2. Clubs should not try only the old revenue wheezes but should think about new, equitable and even agreeable means of raising subsidiary income. Here, just as examples, are a few illustrations that have come to our attention.
a. Charging a player an extra 50¢ whenever he takes a caddy, with the extra 50¢ going to the club. Most clubs average somewhere between 15,000 and 18,000 rounds a year, and through this unpunishing impost a club would collect between $7,500 and $9,000 annually.
b. If raffles are used, clubs should put up prizes that carry the definite spirit of golf and are truly desired. For example, if a name tournament pro were invited to a club for a day or a weekend and the three spots in his foursome were raffled off, there are few members who wouldn't be genuinely interested in trying to win one of those places.
c. Another generally dependable method of raising revenue that has been largely ignored of late is booking well-known pros for exhibition matches. If, let us say, the pro's fee is $600 and the club sells 1,500 tickets at $2 a head, the club stands to make $2,400 minus taxes, on a pleasurable event.
3. It would appear that the road to stability for most clubs today is to go with the times and become full-fledged country clubs serving all the members of a family—the year round if possible. As for members of clubs which prefer to remain men's golf clubs and the members of "resort colony" clubs with a limited season and membership, well, they simply must expect to pay rather handsomely for their golf. There are no two ways about it.

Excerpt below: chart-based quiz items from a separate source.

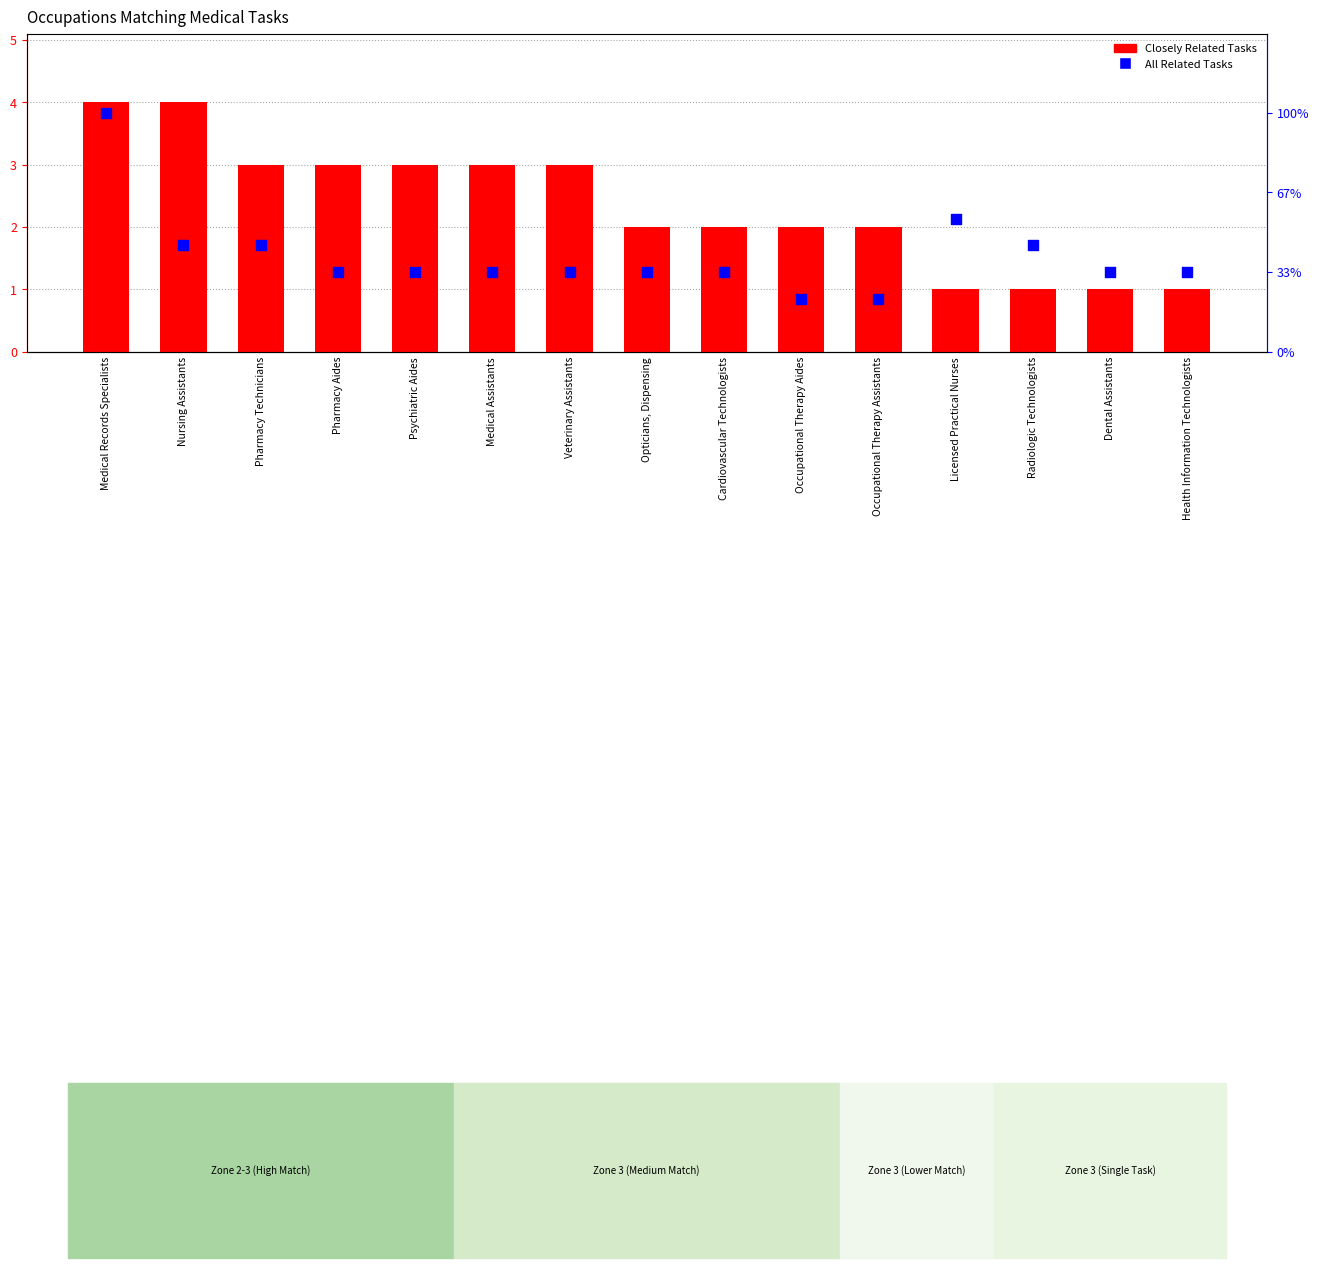

What are all the series names shown in the legend?

Closely Related Tasks, All Related Tasks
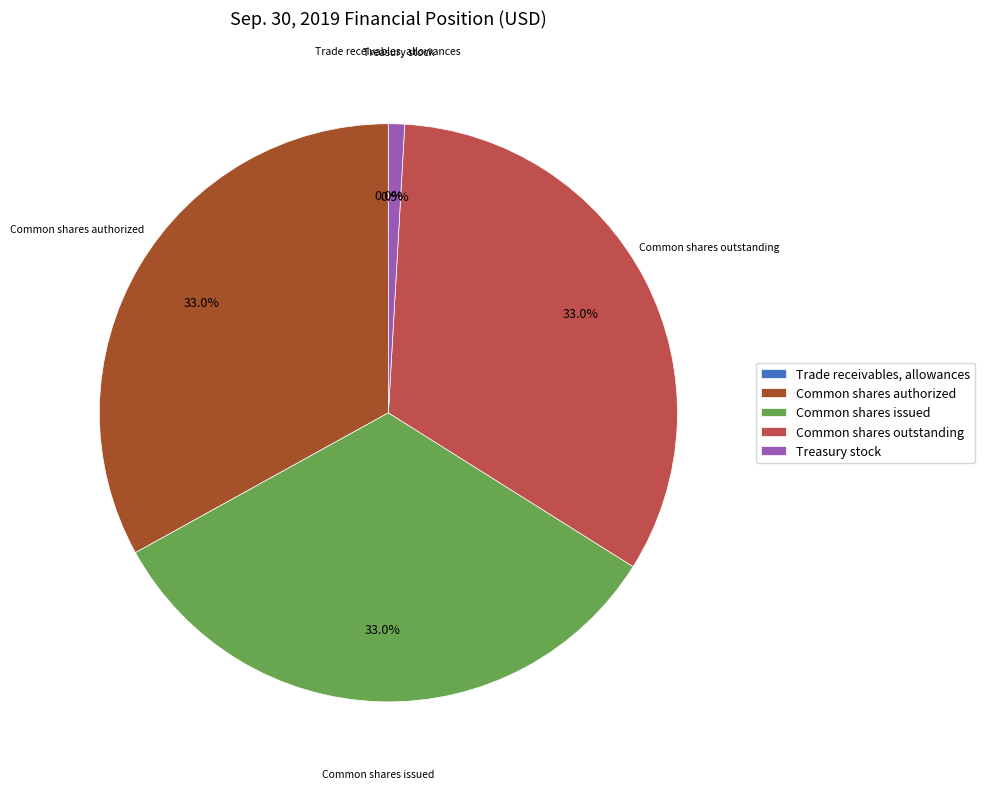

True or false: Common shares issued accounts for 26% of the total.

False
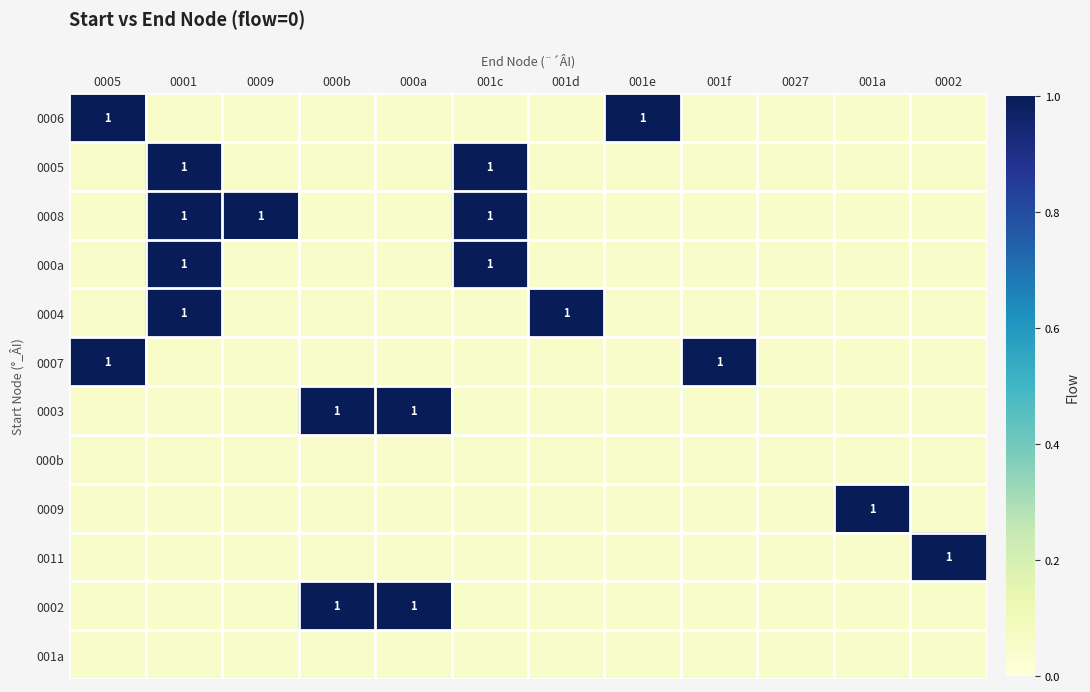

List the labels in order of 0005 value, largest first.

0001, 001c, 0005, 0009, 000b, 000a, 001d, 001e, 001f, 0027, 001a, 0002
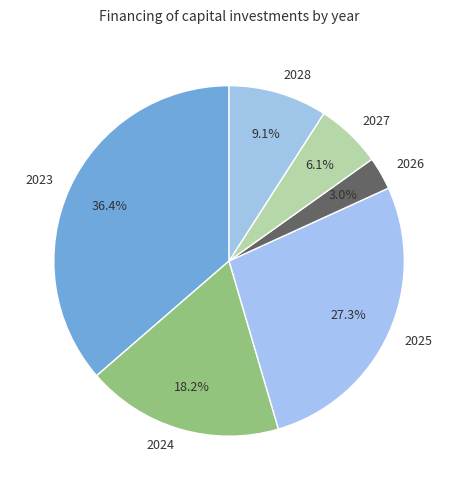

How many slices are in this pie chart?

6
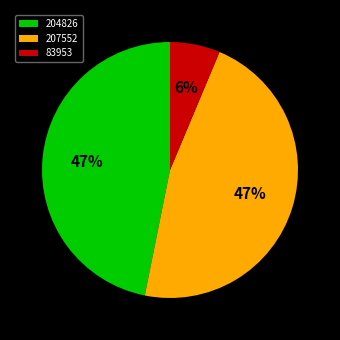

Count the number of slices in the pie.

3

Oh, yes, there is one other solution which a plush Los Angeles club has tested successfully and which may easily be the most brilliant solution of all: strike oil on your property.
CHUTNEY AND CHIPS
The exact origin of the Calcutta is not known, but it probably derives from a wagering system devised by British army officers in India to add a little spice to local sports events. As far as American golf goes, a Calcutta pool was first conducted along the eastern seaboard in 1914. Briefly, in a Calcutta the competing players—or in a four-ball event, the competing teams—are auctioned off to the highest bidders. The players with the best chance of winning naturally go for the highest prices. In order to auction off all the competitors, those who are least likely to succeed are often lumped together in a field; if any one of them wins, the holder of the ticket on the field wins the Calcutta. In a $100,000 Calcutta, this might amount to $40,000 since the winner usually receives about 40% of the total pool—the sum of the various amounts paid for the various players. Second place might pay 20%, third and fourth places 10%, with the remaining 20% going in various slices to the club, a charity sometimes and to cover the cost of operating the Calcutta.